### Aim of the task
Transcribe the listing that follows in full, omitting pictures.

### Supplied information
----
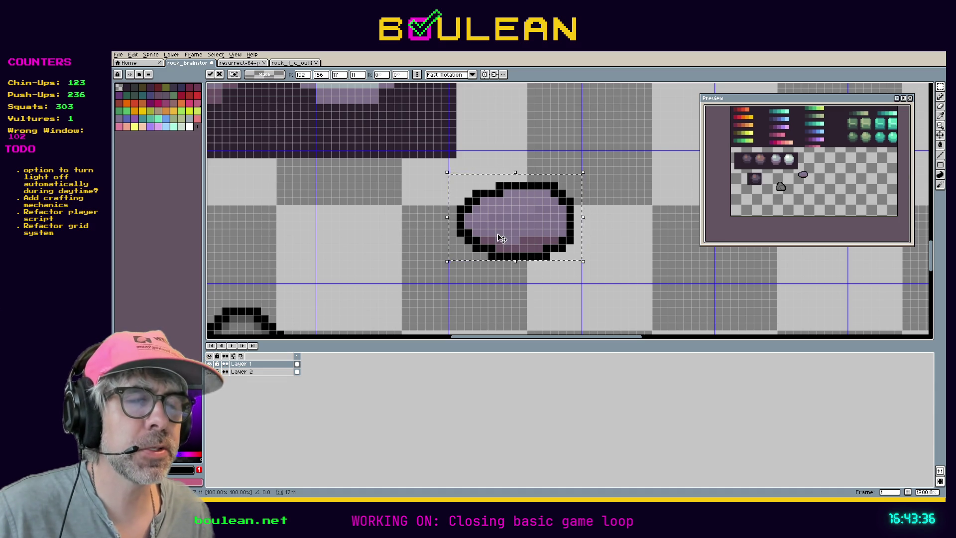
key(ctrl+d)
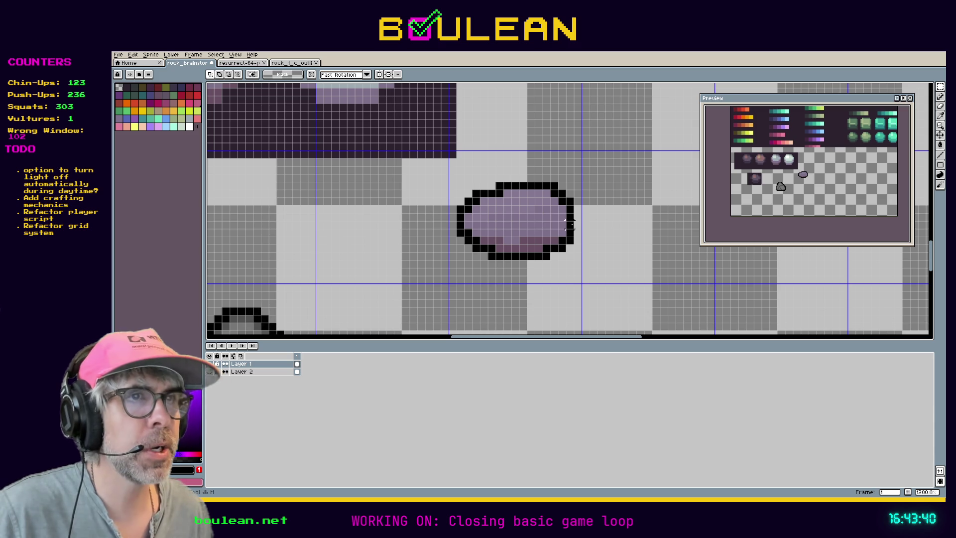
Reselect the rock's lower half, then the whole rock, and shift it up one pixel
mouse_move(582, 269)
mouse_down()
mouse_move(447, 211)
mouse_move(490, 243)
mouse_up()
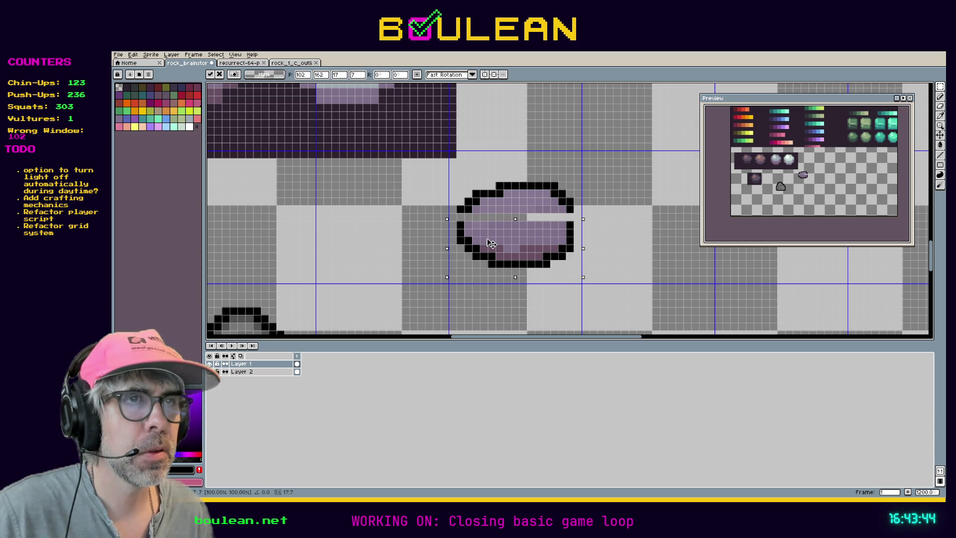
key(ctrl+d)
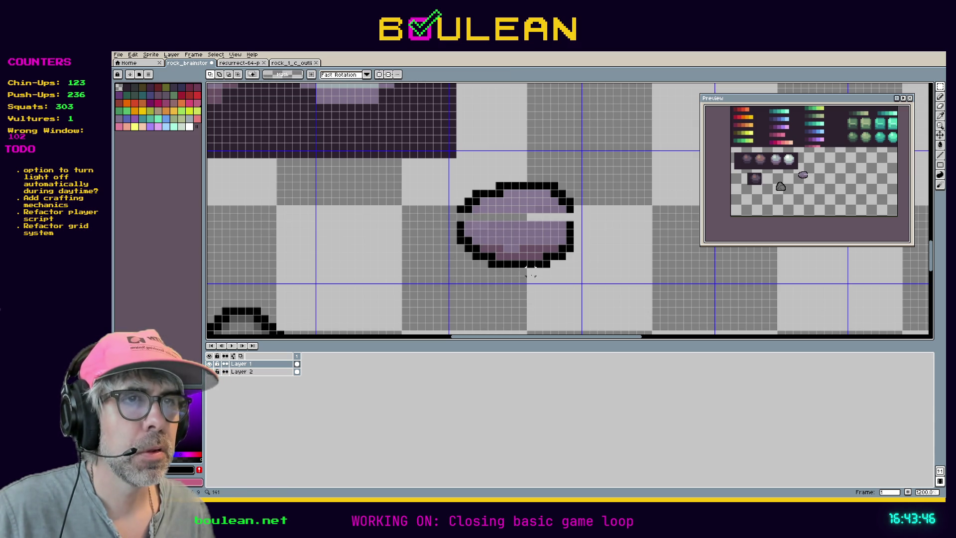
mouse_move(590, 276)
mouse_down()
mouse_move(565, 275)
mouse_move(439, 173)
mouse_up()
drag(513, 251, 512, 249)
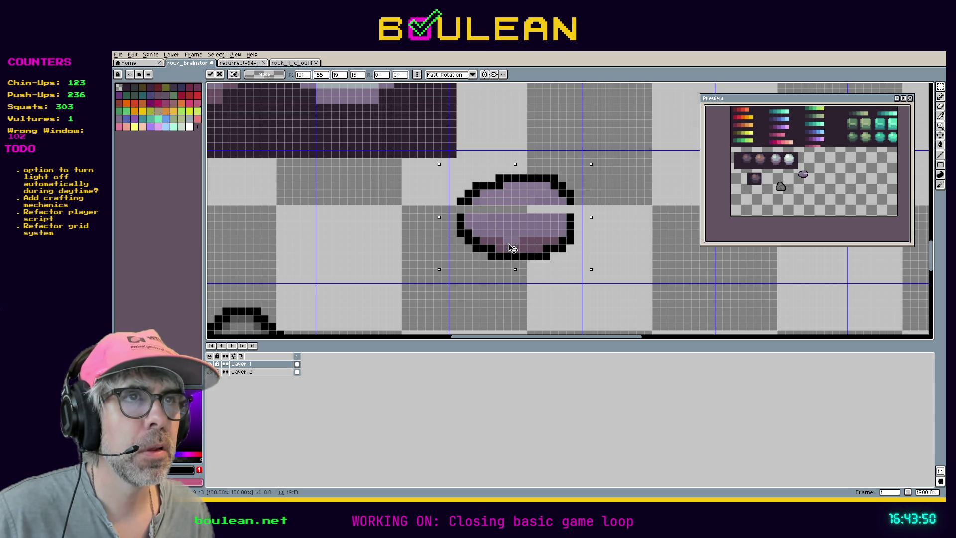
key(ctrl+d)
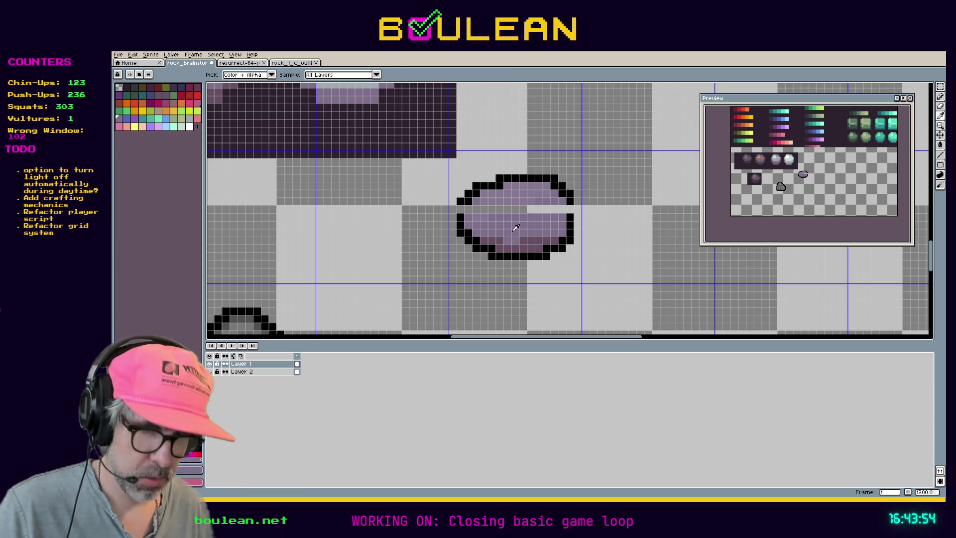
key(b)
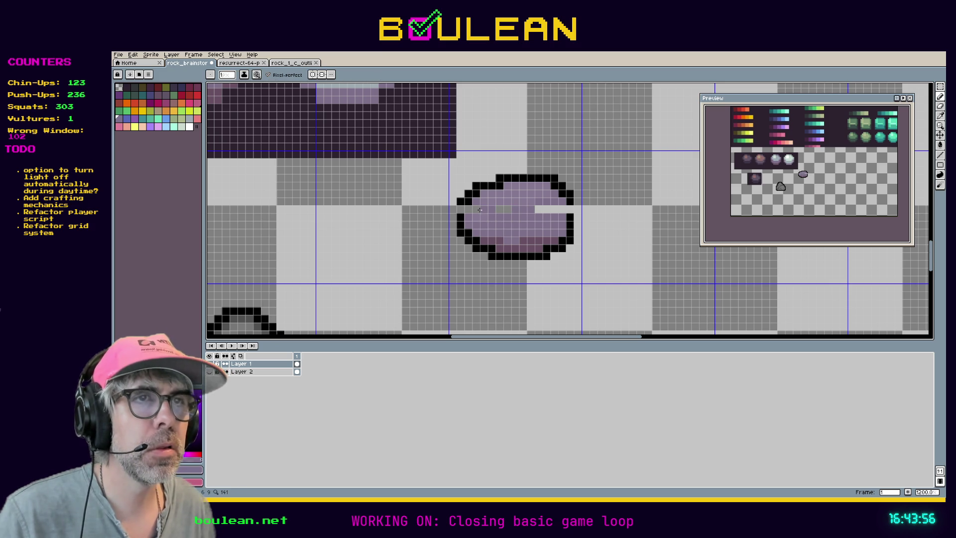
scroll(509, 211, up, 3)
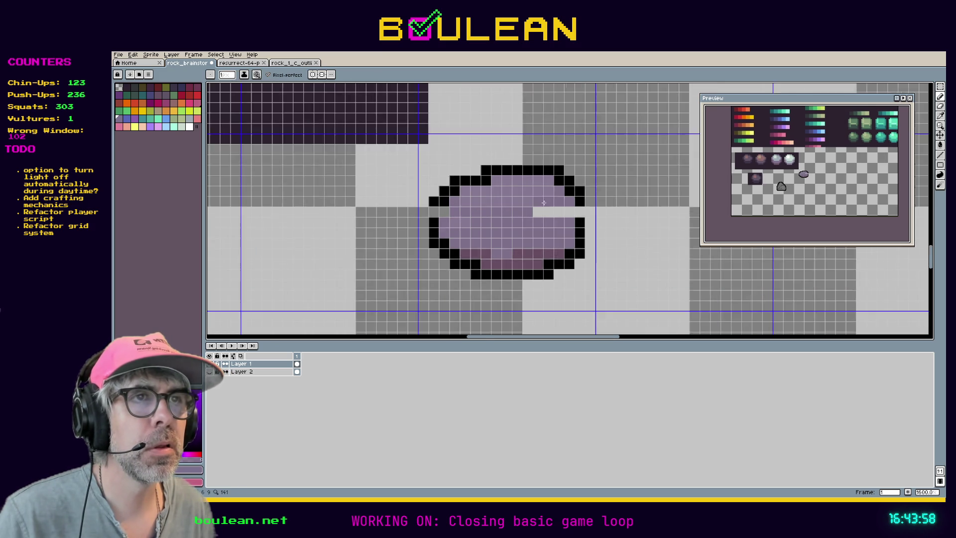
drag(537, 214, 580, 215)
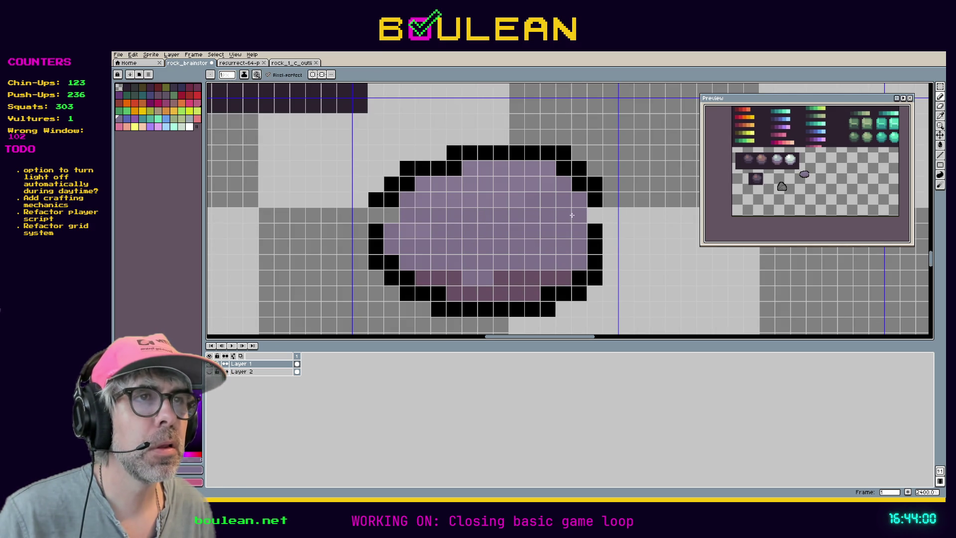
click(394, 217)
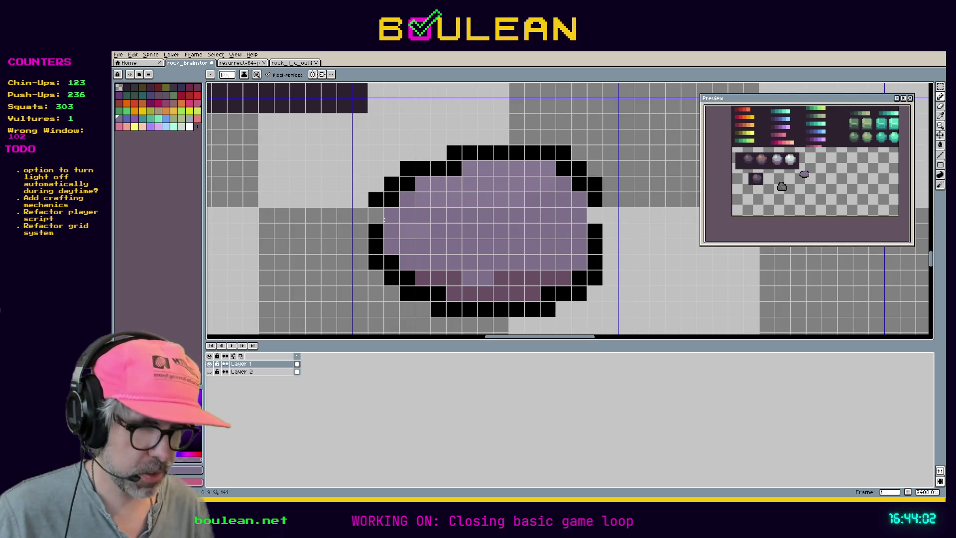
key(ctrl+apostrophe)
key(ctrl+shift+apostrophe)
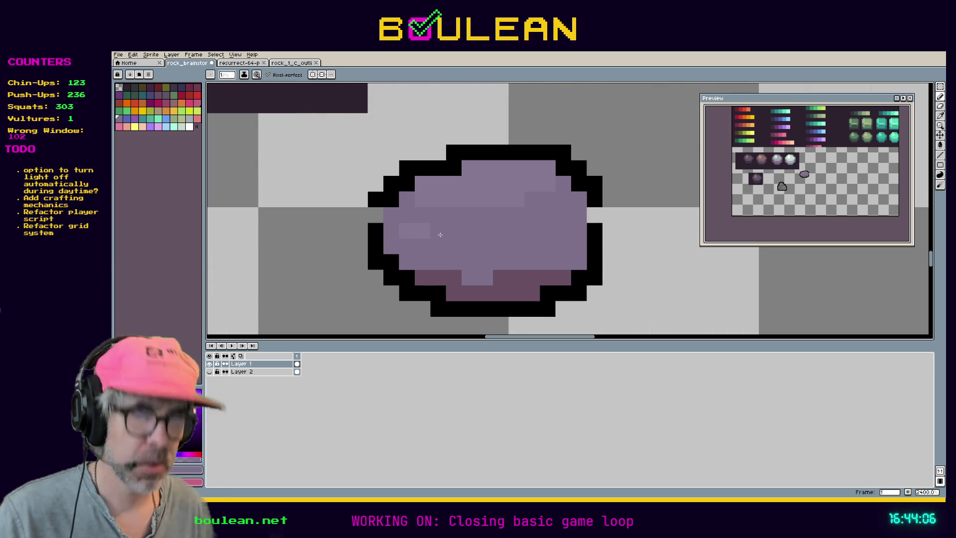
key(i)
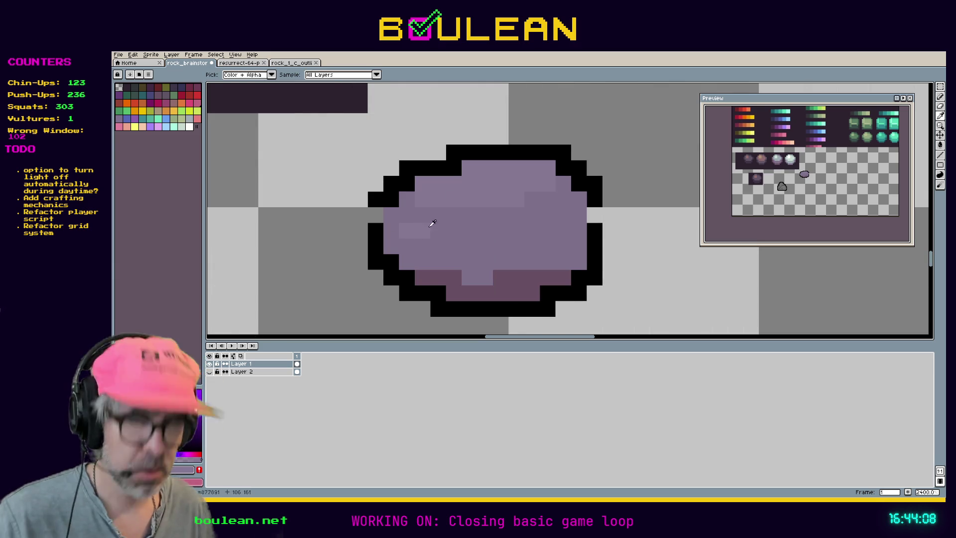
key(b)
click(406, 240)
key(ctrl+z)
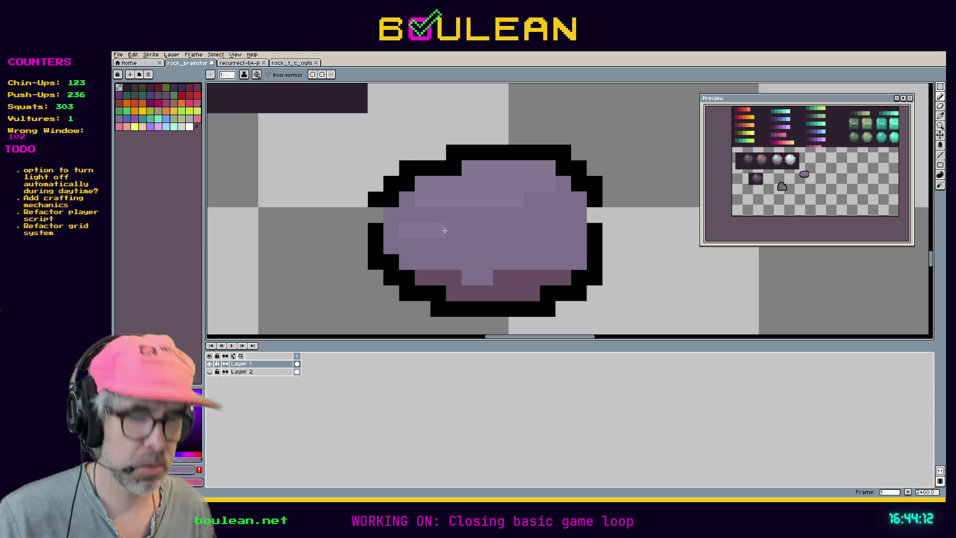
key(i)
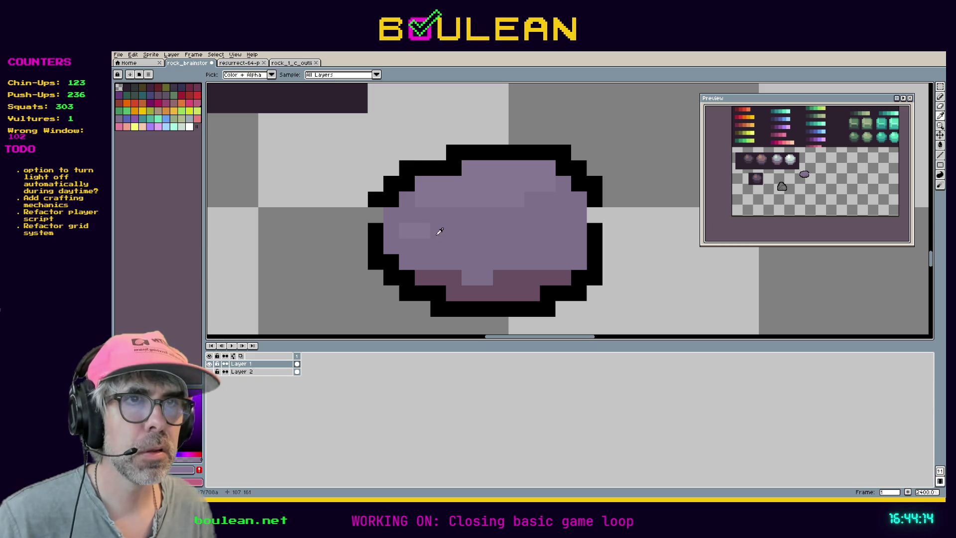
click(414, 235)
key(b)
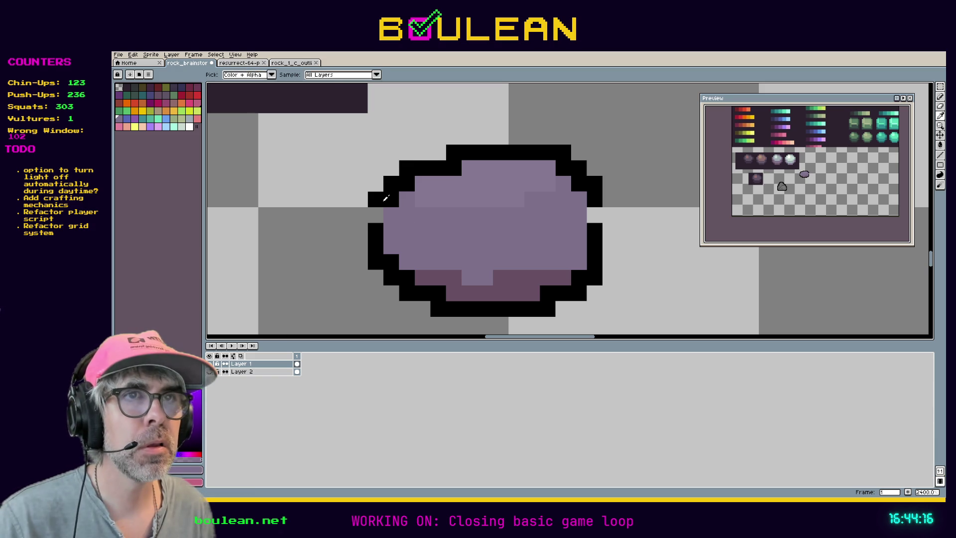
alt+click(378, 209)
alt+click(489, 193)
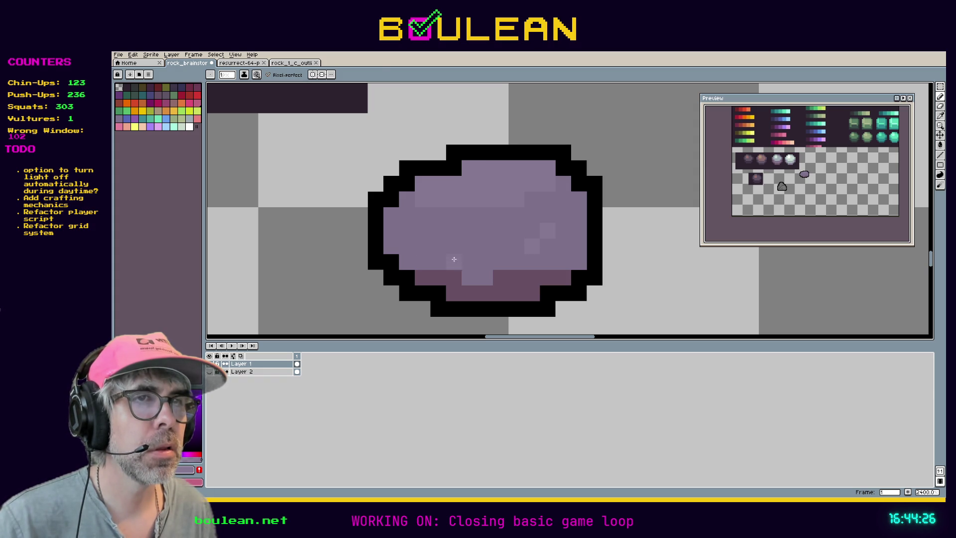
click(473, 275)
----
### Answer section
key(ctrl+d)
Reselect the rock's lower half, then the whole rock, and shift it up one pixel
mouse_move(582, 269)
mouse_down()
mouse_move(447, 211)
mouse_move(490, 243)
mouse_up()
key(ctrl+d)
mouse_move(590, 276)
mouse_down()
mouse_move(565, 275)
mouse_move(439, 173)
mouse_up()
drag(513, 251, 512, 249)
key(ctrl+d)
key(b)
scroll(509, 211, up, 3)
drag(537, 214, 580, 215)
click(394, 217)
key(ctrl+apostrophe)
key(ctrl+shift+apostrophe)
key(i)
key(b)
click(406, 240)
key(ctrl+z)
key(i)
click(414, 235)
key(b)
alt+click(378, 209)
alt+click(489, 193)
click(473, 275)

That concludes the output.